La mobilisation grandit pour Cindy sur le Net et dans la rue
La lutte pour les droits des patients et de leur famille, c’est devenu le combat de Raphaël Sirjacobs depuis qu’il a perdu sa fille Stacy, âgée de deux mois. Elle est décédée tragiquement en octobre 2011 après avoir reçu un triple vaccin. Ancien patient lui-même de Clair-Vallons, il s’est ému de l’histoire de Corinne et Cindy, y retrouvant la sienne. L’éloignement familial, il le combat fermement, parce que « Cindy n’a qu’une mère et ce n’est pas Clair-Vallons ».
Rassemblement ce vendredi après-midi devant l’établissement
Aussi a-t-il lancé le 13 décembre un groupe Facebook pour soutenir Corinne Jaussaud. Une page qui lui a permis d’attirer l’attention des médias. La presse belge s’est fait écho ces dernières jours de l’histoire de Cindy, mais aussi de l’affaire Haroune, l’enfant de 11 ans giflé par une infirmière de Clair-Vallons. L’opinion belge ainsi mobilisée, Raphaël Sirjacobs espère attirer la foule ce vendredi après-midi à 13h devant l’établissement pour un rassemblement qui se veut « symbolique ». « On veut leur montrer qu’il y a du monde, des avocats, des associations qui soutiennent Corinne », explique-t-il. « On va essayer de déposer une lettre et un petit cadeau pour Cindy... »

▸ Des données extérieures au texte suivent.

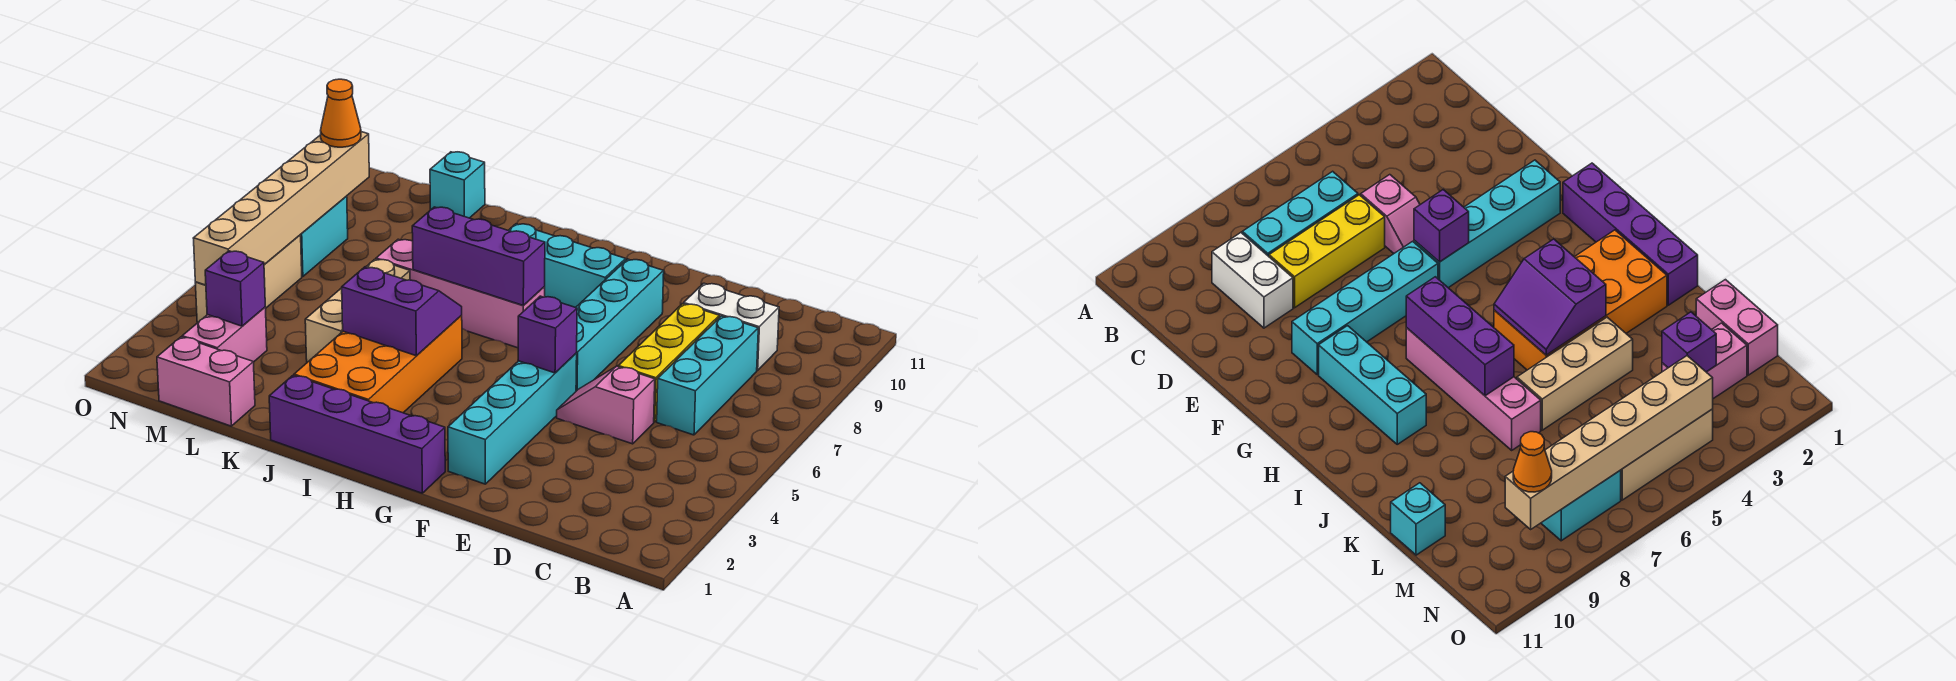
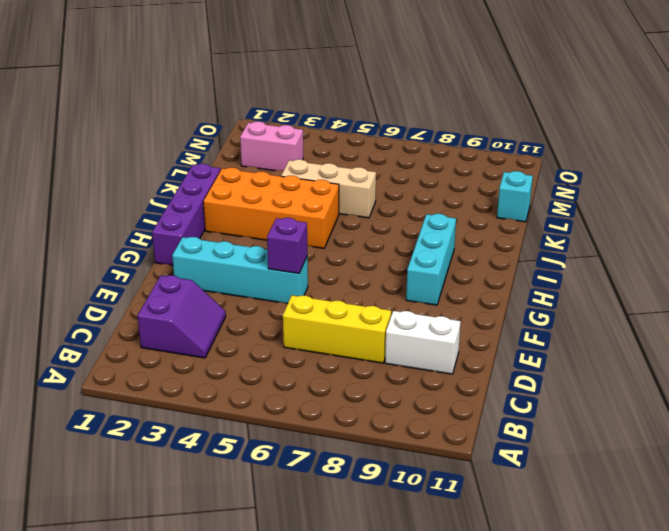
purple slope C2:D3 level 1 top 2 -> purple slope I4:J5 level 2 top 4
white brick D9:D10 level 1 -> white brick C9:D9 level 1
none -> cyan brick C6:C8 level 1
none -> pink slope D5:E5 level 1 top D
none -> cyan brick F6:F9 level 1

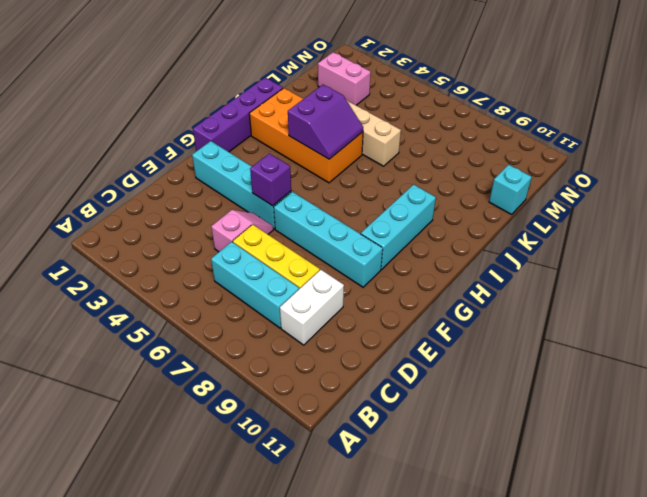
none -> pink brick H7:K7 level 1
none -> pink brick L1:M1 level 1
none -> tan brick N4:N6 level 1

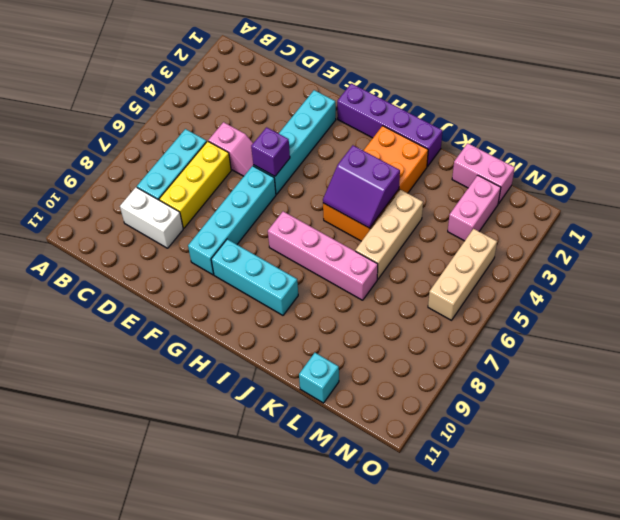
none -> cyan brick N7:N8 level 1
none -> purple brick H7:J7 level 2
none -> purple brick M3 level 2

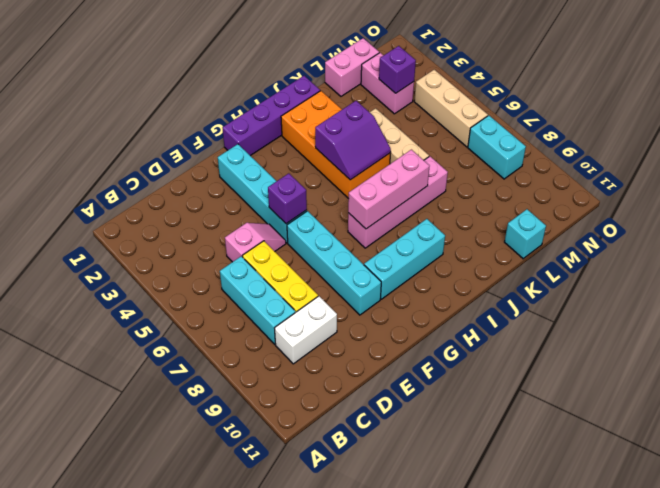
pink brick H7:J7 level 2 -> purple brick H7:J7 level 2
none -> tan brick N4:N9 level 2
none -> orange cone N9 level 3

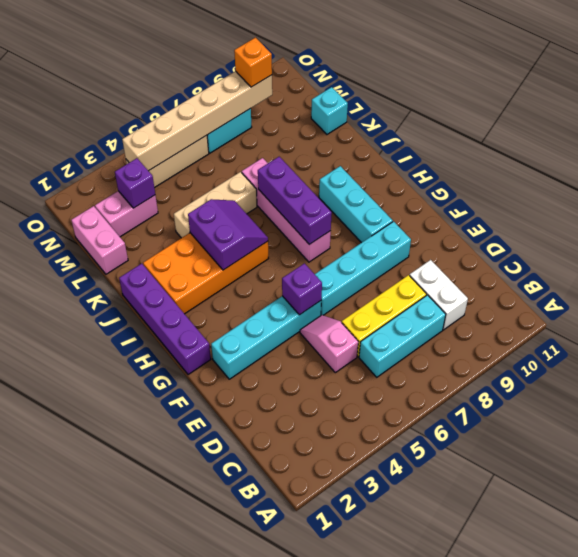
orange brick N9 level 3 -> orange cone N9 level 3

En France, c’est l’Union nationale des associations citoyennes de santé (UNACS) et son président Jacques Bessin qui ont décidé de soutenir moralement et juridiquement Corinne Jaussaud. « On s’est spécialisé dans le droit médical. On aide par exemple les enfants cancéreux ou encore les parents qui font le choix de ne pas vacciner leur enfant ». Lui-même, en Normandie, s’est battu en justice, pour qu’elle lui reconnaisse ce droit. L’histoire de Cindy et Corinne l’a touché. « C’est tellement gros. Les droits élémentaires, comme l’accès au dossier médical, sont bafoués (...) Mais qu’est-ce qui se passe dans ce centre ? Cindy est certes petite, mais elle est en parfaite santé, pourquoi ne la rend-t-on pas à sa famille. C’est à dormir debout, cette histoire ! »
C’est Jacques Bessin qui a mis en relation Corinne Jaussaud et un ténor du barreau français, Me Emmanuel Ludot, et le pénaliste a pris le dossier à bras le corps.